Dixon has sold hundreds of millions of pounds’ worth of IWG shares over the years. This included a £27.5 million sale in 2005 due to a divorce settlement.

IWG’s Post-Pandemic Strategy

Post-pandemic, Dixon shifted IWG towards a ‘capital-light’ model. This involves partnerships with landlords to manage office spaces rather than owning or leasing them directly.

This strategy is similar to Marriott’s approach, where they manage hotels without owning them.

Historical Context of Pledged Shares

This isn’t the first time Dixon has pledged shares for a loan. Previously, he pledged shares in Regus for a £7.7 million loan from Merrill Lynch, which he repaid in 2009.

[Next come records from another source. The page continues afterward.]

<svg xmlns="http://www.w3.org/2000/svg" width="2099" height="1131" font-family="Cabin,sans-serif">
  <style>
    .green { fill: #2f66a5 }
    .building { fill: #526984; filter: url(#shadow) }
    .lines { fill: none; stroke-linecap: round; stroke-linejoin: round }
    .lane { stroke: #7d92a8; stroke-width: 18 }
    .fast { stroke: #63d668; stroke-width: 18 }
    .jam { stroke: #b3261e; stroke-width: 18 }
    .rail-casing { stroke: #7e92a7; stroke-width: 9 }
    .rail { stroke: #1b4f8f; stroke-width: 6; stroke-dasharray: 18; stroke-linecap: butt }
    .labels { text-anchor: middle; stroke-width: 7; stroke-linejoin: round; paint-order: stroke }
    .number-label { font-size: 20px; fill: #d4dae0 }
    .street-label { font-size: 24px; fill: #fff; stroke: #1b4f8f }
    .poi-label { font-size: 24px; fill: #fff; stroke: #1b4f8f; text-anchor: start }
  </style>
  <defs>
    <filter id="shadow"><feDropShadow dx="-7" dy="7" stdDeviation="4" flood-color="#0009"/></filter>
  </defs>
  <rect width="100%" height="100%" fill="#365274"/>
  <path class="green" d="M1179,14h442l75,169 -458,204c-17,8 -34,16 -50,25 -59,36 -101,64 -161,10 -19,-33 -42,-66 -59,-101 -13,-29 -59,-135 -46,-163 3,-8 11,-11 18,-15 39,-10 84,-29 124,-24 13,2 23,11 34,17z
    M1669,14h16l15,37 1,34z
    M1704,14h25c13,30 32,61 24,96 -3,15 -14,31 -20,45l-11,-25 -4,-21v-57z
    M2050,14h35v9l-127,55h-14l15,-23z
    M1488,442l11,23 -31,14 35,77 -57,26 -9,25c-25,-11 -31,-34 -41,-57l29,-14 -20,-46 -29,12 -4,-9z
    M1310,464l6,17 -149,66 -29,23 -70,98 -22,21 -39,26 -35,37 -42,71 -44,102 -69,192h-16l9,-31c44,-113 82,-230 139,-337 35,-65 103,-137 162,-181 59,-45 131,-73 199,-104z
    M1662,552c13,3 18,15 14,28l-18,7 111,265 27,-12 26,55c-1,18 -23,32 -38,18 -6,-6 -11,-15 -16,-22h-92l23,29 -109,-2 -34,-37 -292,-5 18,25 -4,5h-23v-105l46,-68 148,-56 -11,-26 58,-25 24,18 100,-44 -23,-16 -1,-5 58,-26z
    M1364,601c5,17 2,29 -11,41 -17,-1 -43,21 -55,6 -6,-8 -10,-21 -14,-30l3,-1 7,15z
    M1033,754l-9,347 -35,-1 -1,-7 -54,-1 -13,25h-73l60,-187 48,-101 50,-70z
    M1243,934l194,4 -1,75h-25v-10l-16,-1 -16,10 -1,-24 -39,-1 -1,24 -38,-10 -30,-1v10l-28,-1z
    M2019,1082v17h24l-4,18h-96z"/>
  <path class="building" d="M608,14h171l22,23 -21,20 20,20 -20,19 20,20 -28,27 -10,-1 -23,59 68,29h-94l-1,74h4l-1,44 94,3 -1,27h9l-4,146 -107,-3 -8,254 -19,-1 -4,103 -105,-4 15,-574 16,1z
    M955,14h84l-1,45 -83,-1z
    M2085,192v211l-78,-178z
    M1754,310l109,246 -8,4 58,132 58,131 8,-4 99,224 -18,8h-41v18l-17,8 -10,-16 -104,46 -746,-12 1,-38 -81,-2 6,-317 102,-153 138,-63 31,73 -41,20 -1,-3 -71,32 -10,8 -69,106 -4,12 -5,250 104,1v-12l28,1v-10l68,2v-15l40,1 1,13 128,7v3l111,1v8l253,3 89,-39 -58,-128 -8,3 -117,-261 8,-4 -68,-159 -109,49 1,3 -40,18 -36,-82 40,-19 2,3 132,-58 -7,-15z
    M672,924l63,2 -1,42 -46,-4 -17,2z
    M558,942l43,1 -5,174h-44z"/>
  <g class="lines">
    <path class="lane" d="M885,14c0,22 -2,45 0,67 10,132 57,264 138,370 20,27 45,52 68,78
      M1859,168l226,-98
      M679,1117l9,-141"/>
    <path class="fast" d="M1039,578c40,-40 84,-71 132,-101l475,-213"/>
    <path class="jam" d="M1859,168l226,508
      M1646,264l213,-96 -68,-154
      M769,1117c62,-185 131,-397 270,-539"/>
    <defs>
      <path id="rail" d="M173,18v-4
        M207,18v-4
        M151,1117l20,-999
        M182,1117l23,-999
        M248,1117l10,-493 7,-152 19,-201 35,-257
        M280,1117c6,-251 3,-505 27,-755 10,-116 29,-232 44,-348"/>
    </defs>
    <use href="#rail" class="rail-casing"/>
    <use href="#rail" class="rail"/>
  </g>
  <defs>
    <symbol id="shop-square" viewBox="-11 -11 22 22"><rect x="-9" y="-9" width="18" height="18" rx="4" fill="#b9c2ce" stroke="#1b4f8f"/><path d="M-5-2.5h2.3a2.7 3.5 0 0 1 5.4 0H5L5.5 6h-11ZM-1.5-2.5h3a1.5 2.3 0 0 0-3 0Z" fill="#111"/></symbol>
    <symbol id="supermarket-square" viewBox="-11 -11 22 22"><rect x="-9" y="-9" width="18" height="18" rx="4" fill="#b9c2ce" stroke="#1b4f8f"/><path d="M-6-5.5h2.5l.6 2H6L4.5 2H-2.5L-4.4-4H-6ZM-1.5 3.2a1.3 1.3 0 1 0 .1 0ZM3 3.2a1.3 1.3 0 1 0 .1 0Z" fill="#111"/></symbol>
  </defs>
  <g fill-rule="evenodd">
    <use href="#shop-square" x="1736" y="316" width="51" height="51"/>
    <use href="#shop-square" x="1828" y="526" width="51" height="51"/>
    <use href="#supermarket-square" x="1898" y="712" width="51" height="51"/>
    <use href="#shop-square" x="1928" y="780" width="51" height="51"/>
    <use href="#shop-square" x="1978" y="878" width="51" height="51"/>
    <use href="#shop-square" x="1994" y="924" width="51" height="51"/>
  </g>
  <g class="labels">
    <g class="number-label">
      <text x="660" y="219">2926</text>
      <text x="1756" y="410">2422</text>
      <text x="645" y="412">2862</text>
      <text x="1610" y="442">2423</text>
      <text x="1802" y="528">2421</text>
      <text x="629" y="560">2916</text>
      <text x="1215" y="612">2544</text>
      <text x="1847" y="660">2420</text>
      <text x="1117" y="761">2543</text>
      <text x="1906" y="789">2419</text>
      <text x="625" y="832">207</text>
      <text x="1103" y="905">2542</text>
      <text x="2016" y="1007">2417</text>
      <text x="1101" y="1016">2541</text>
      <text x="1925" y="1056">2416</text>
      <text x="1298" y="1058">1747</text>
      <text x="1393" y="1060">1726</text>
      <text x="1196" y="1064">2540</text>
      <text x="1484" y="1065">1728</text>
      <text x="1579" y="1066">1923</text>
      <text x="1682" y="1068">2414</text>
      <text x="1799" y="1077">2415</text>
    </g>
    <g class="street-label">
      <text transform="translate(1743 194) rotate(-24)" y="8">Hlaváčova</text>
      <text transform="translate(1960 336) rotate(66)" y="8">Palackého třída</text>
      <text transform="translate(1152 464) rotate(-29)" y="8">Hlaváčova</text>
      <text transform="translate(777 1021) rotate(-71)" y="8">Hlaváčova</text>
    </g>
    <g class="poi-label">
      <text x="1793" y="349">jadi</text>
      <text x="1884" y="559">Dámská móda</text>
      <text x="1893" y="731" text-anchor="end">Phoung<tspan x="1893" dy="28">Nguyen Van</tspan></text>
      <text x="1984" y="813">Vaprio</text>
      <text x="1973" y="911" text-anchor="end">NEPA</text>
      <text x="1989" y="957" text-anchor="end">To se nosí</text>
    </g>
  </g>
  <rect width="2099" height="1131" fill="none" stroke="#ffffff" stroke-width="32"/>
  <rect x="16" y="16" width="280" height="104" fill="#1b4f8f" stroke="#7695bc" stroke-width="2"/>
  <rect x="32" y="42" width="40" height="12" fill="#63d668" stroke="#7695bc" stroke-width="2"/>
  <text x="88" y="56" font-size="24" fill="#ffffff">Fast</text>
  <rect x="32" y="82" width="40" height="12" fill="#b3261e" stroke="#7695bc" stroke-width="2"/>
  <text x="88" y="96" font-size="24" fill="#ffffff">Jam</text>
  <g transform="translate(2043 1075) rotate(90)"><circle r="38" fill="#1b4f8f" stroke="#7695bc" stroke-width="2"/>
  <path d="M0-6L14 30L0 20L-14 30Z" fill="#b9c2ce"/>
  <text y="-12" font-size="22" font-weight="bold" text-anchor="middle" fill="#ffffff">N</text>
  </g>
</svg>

Prominent entrepreneurs often use their shares as collateral for loans. Larry Ellison of Oracle and Adam Neumann of WeWork are notable examples. Dixon’s latest sale heavily impacted IWG’s share value.

Impact on Personal Wealth

The latest sale leaves Dixon with a stake valued at around £490 million. The Sunday Times Rich List recently estimated his wealth at £923 million.

Despite this sale, Dixon remains one of Britain’s wealthiest individuals, ranking 177th on the list.


In conclusion, Mark Dixon’s significant sale of shares has had noticeable implications both for IWG’s share price and his personal wealth. Despite the sale, Dixon remains a key stakeholder in IWG.

This move highlights the common practice among wealthy entrepreneurs to leverage shares for personal loans, showing Dixon’s long-standing involvement in such financial strategies.